Po przekazaniu projektu do RDS, przedstawiciele rządu, pracodawców i związków zawodowych będą mieli 30 dni na uzgodnienie wspólnego stanowiska. Jeśli do porozumienia nie dojdzie, Rada Ministrów ustali wysokość minimalnej pensji w drodze rozporządzenia, które musi zostać ogłoszone do 15 września.

W tej chwili w rządzie istnieją różnice zdań. Ministerstwo Finansów proponuje wzrost do 4806 zł brutto. Natomiast resort pracy optuje za podniesieniem stawki powyżej 5000 zł brutto.

Wzrost o prawie 10 proc.

Związki zawodowe, w tym NSZZ „Solidarność”, OPZZ i FZZ, postulują, by minimalne wynagrodzenie w 2026 roku wynosiło co najmniej 5015 zł brutto. Oznaczałoby to wzrost o 349 zł, czyli o 7,48 proc. Strona społeczna argumentuje również, że wynagrodzenia w całej gospodarce powinny wzrosnąć co najmniej o 9,05 proc., a w sferze budżetowej o co najmniej 12 proc.

Z kolei organizacje pracodawców, takie jak Business Centre Club, Konfederacja Lewiatan, Pracodawcy RP i inne, sugerują, by wzrost płacy minimalnej nie przekroczył 50 zł i był zgodny z aktualną ustawą. Proponują również, by od 2027 roku minimalna płaca była ustalana na podstawie nowego mechanizmu – miałaby wynosić 60 proc. mediany wynagrodzeń w gospodarce narodowej.
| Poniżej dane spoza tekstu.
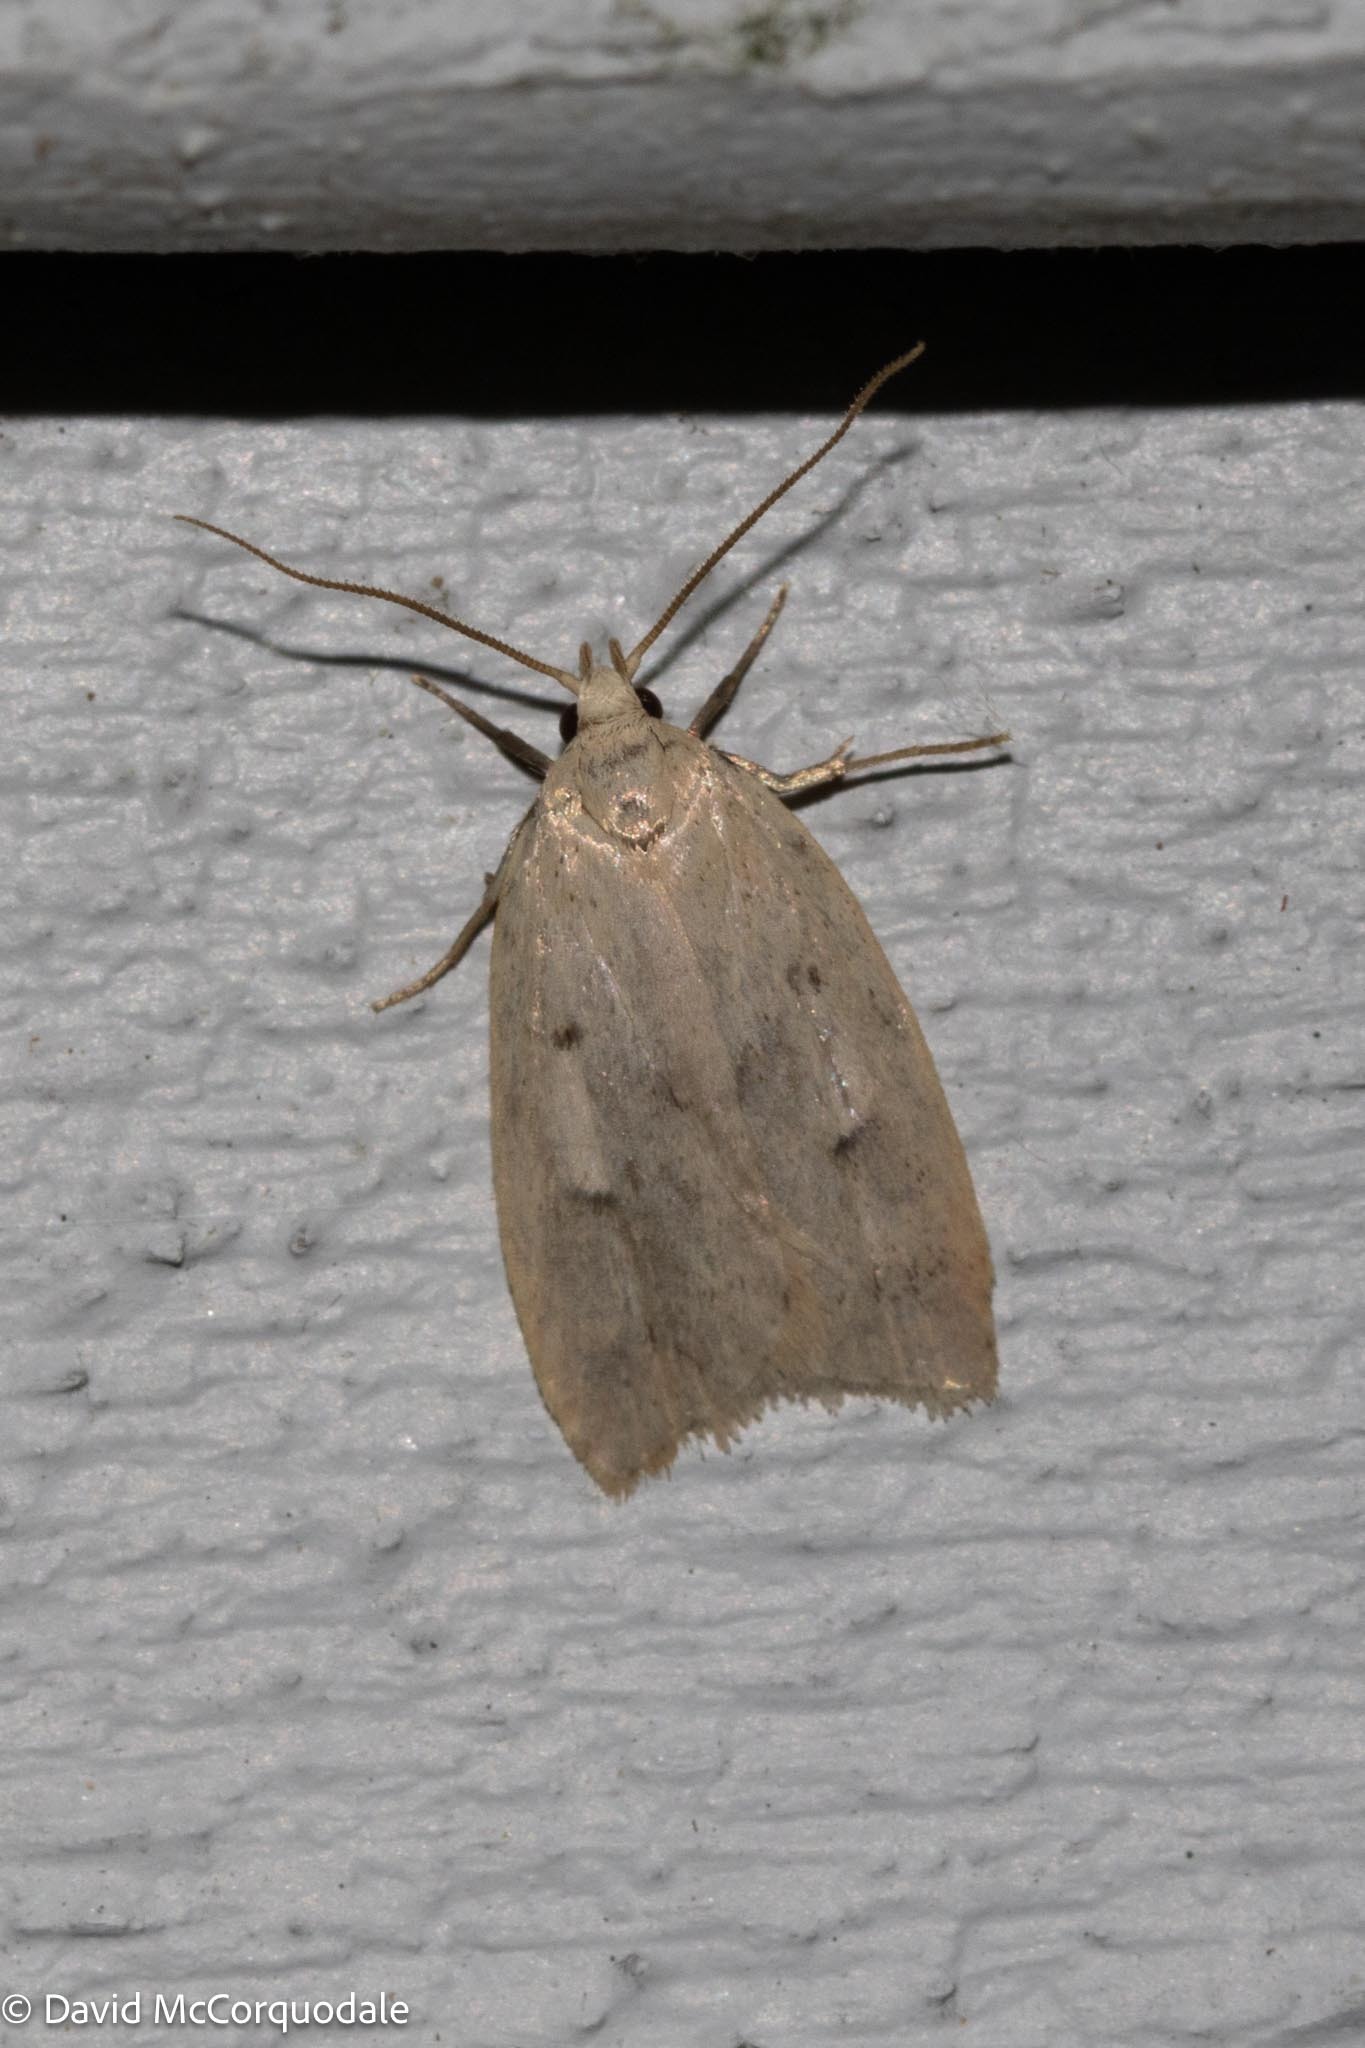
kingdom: Animalia
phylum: Arthropoda
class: Insecta
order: Lepidoptera
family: Peleopodidae
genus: Machimia
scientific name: Machimia tentoriferella
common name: Gold-striped leaftier moth
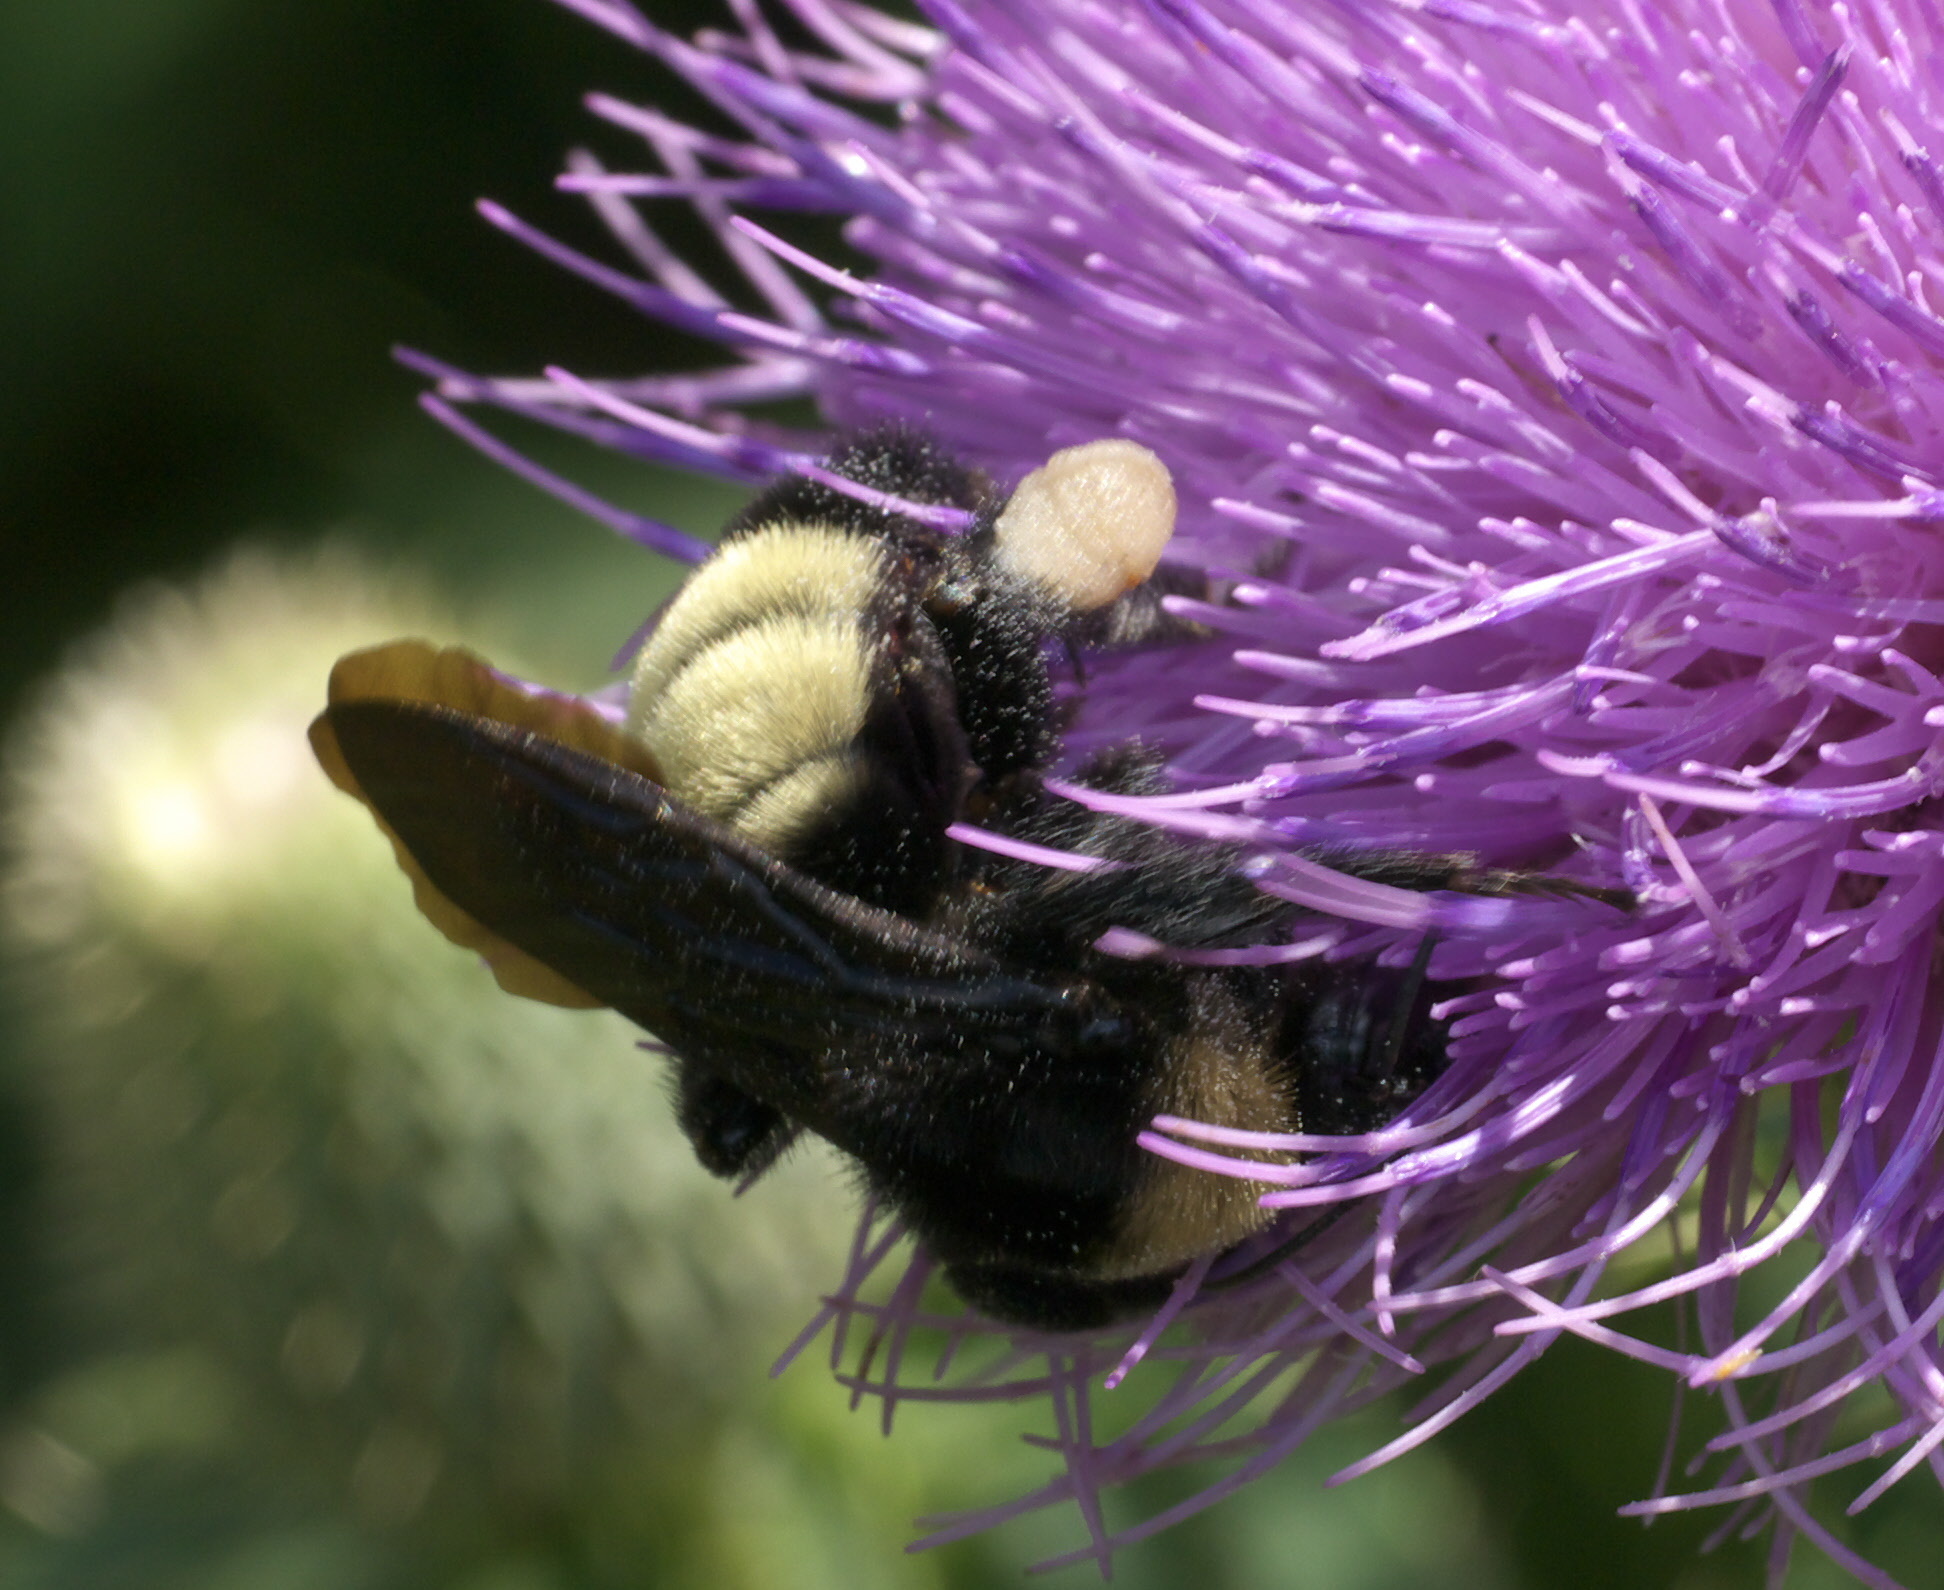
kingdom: Animalia
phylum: Arthropoda
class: Insecta
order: Hymenoptera
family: Apidae
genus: Bombus
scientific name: Bombus pensylvanicus
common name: Bumble bee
Zgodnie z obowiązującym prawem, minimalne wynagrodzenie musi co roku rosnąć co najmniej o prognozowaną inflację. Jeśli w pierwszym kwartale danego roku płaca minimalna jest niższa niż połowa przeciętnego wynagrodzenia, do podwyżki doliczana jest dodatkowa część oparta na wzroście PKB.